Co prawda na razie ciąża nie jest dla mnie obciążeniem, więc rzadko wykorzystuję przywilej pierwszeństwa w kolejce, ale zdarza mi się, kiedy czuję się gorzej.
No to Ci powiem że ja bym tak nie powoliła sobie w każdej ciąży wyrzucałam wszystkich z kasy pierwszeństwa na koniec kolejki a mężczyzn pytałam czy są w ciąży. Bez przesady to nie jest dla nich tylko dla nas przywilej. A kiedy na zakupach w biedronce było dużo ludzi i tam nie ma kas pierwszeństwa poszłam do kierownika sklepu żeby otwarto dla mnie inną kasę. Nauczyłam się walczyć o swoje. A starsi ludzie są okropni w większości zmęczone życiem marudy :/
Byłam w ciąży 3 razy , nigdy nie wykorzystywałam swojego stanu, nawet kiedy naprawdę ciężko mi było wytrzymać. Ale uważam, że jeżeli w sklepie jest kasa pierwszeństwa to kasjerka też trochę powinna zwracać uwagę kto w niej stoi i reagować aby osoby uprzywilejowane były w niej obsługiwane poza kolejnością. Miałam taką sytuację w trzeciej ciąży, stałam przy kasie pierwszeństwa i miałam sporo zakupów, zauważyła mnie kasjerka i z tekstem do mnie , że jakbym miała mało zakupów to poprosiłaby ludzi żeby mnie przepuścili, ale że mam cały wózek to muszę stać. To po co ta kasa? A miałam też taką sytuację kiedy pani ekspedientka w sklepie mięsnym spytała ludzi, którzy stali przede mną czy może mnie obsłużyć i ludzie udawali że nie słyszą.

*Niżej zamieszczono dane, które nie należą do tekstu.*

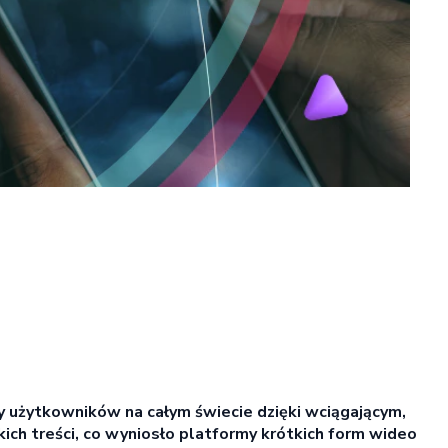
 użytkowników na całym świecie dzięki wciągającym,
ich treści, co wyniosło platformy krótkich form wideo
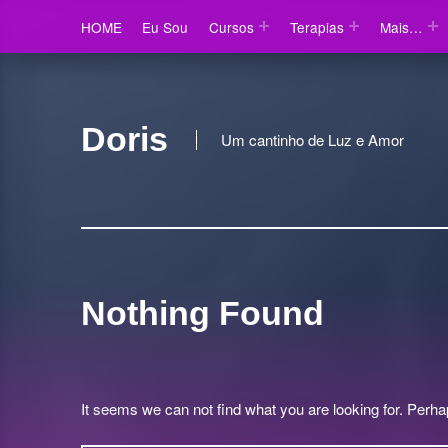
HOME
Eu Sou
Cursos
Terapias
Mais…
Doris
Um cantinho de Luz e Amor
Nothing Found
It seems we can not find what you are looking for. Perh
Pesquisar por:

U nas nastała zasada robienia zakupów albo w południe albo późnym wieczorem ( akurat forma pracy jak i dzieci pozwalają na to ). Jednak kiedyś byliśmy przed świętami w tesco – kolejka niesamowita, ja jakoś w 6 na 7 miesiąc z mocno widocznym brzuchem ( natura obdarzyła mnie sporymi bąblami ) i stoimy ( kas pierwszeństwa nie było – akurat był to moment kiedy chwilowo były zlikwidowane ). Ku mojemu zdziwieniu, zostaliśmy zaproszeni przez kasjera z danej kasy do oddzielnej ( wtedy nieczynnej ) na którą on sam się przeniósł chwilowo i nas obsłużył – mina kolejkowiczów bezcenna – ten mord w oczach 😀
Oj niestety na trzy ciąże tylko raz w duzym sklepie pani otworzyla kasę specjalną a w autobusie gora 10 razy ustapili mi miejsca ( bardzo duzo jezdzilam nimi) we wszystkich przypadkach byly to mlode osobt.. Raz maz zwricil uwage pani w podeszlym wieku ze zamiast jej torby moglabym ja usiasc juz chyba bylam w 9 mies. Cos pofuczala pod nosem wziela torbe na kolana a ja na to ze teraz juz nie potrzebuje bo zaraz wysiadamy;) jeszcze bym musiala sie przeciskac przez jej kolana bo przeciez ciezko usiasc pod oknem
U mnie ciąża zagrożona. Po drodze od lekarza wpadłam po 2 produkty z odliczonymi pieniędzmi. Niby godziny takie, że mało powinno być ludzi, a jednak się myliłam. Niestety… papier toaletowy i mleko dla córy potrzebne więc kupić musiałam, a w domu tylko ja. Długo w kolejce wystałam ale przy 2 osobach do kasy miałam wrażenie, że zaraz zemdleje więc proszę Panią w wieku ok. 40 lat czy mogłaby mnie przepuścić i opisuje sytujację… dostaje takie zjeby, że nie wiem czy mnie bardziej mdli czy mi jest bardziej wstyd, że poprosiłam o przepuszczenie. Zareagowała tylko jedna miła Pani w kolejce, która zrobiła porządek w mniej miły sposób. Kasjerka nic, a nic nie powiedziała w tej sytuacji. Szkoda, że my kobiety same siebie nie potrafimy zrozumieć i wesprzeć. Czasem przypuszczenie w kolejce może zdziałać bardzo dużo.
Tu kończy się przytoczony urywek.